[WORK TO COMPLETE]
Transfer the rows from the start through the line containing "right hip: (983, 415, 10)", both ends included. Add 26 to every number in the keypoint triples (x, y and depth) and leave all other text unchanged.

----

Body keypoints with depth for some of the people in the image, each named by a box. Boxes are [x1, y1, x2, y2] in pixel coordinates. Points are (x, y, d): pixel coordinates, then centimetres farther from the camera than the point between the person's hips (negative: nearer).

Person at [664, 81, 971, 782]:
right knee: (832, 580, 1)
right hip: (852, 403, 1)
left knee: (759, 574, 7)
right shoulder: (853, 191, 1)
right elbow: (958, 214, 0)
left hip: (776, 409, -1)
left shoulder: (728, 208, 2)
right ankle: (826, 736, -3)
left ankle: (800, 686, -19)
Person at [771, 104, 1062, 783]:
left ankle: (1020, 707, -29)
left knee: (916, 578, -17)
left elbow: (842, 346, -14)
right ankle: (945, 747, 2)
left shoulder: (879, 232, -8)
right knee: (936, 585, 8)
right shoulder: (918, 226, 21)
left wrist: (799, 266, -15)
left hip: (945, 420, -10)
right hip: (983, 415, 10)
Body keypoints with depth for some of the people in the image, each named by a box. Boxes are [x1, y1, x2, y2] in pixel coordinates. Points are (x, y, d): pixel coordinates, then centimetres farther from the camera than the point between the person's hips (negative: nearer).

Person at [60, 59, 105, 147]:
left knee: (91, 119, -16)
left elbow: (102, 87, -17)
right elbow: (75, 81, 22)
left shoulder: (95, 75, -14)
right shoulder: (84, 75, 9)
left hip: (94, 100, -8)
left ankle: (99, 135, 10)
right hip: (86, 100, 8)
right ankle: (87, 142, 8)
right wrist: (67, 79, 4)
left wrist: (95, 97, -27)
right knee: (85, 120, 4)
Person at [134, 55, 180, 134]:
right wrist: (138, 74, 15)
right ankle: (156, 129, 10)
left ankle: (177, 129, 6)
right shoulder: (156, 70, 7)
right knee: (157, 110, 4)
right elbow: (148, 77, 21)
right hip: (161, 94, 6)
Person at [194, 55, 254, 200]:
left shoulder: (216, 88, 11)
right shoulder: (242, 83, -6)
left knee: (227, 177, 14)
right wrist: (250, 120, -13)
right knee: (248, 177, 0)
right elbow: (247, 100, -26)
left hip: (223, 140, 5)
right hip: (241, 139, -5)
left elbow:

----

[OUTPUT BELOW]
Body keypoints with depth for some of the people in the image, each named by a box. Boxes are [x1, y1, x2, y2] in pixel coordinates. Points are (x, y, d): pixel coordinates, then centimetres farther from the camera than the point between the person's hips (negative: nearer).

Person at [664, 81, 971, 782]:
right knee: (858, 606, 27)
right hip: (878, 429, 27)
left knee: (785, 600, 33)
right shoulder: (879, 217, 27)
right elbow: (984, 240, 26)
left hip: (802, 435, 25)
left shoulder: (754, 234, 28)
right ankle: (852, 762, 23)
left ankle: (826, 712, 7)
Person at [771, 104, 1062, 783]:
left ankle: (1046, 733, -3)
left knee: (942, 604, 9)
left elbow: (868, 372, 12)
right ankle: (971, 773, 28)
left shoulder: (905, 258, 18)
right knee: (962, 611, 34)
right shoulder: (944, 252, 47)
left wrist: (825, 292, 11)
left hip: (971, 446, 16)
right hip: (1009, 441, 36)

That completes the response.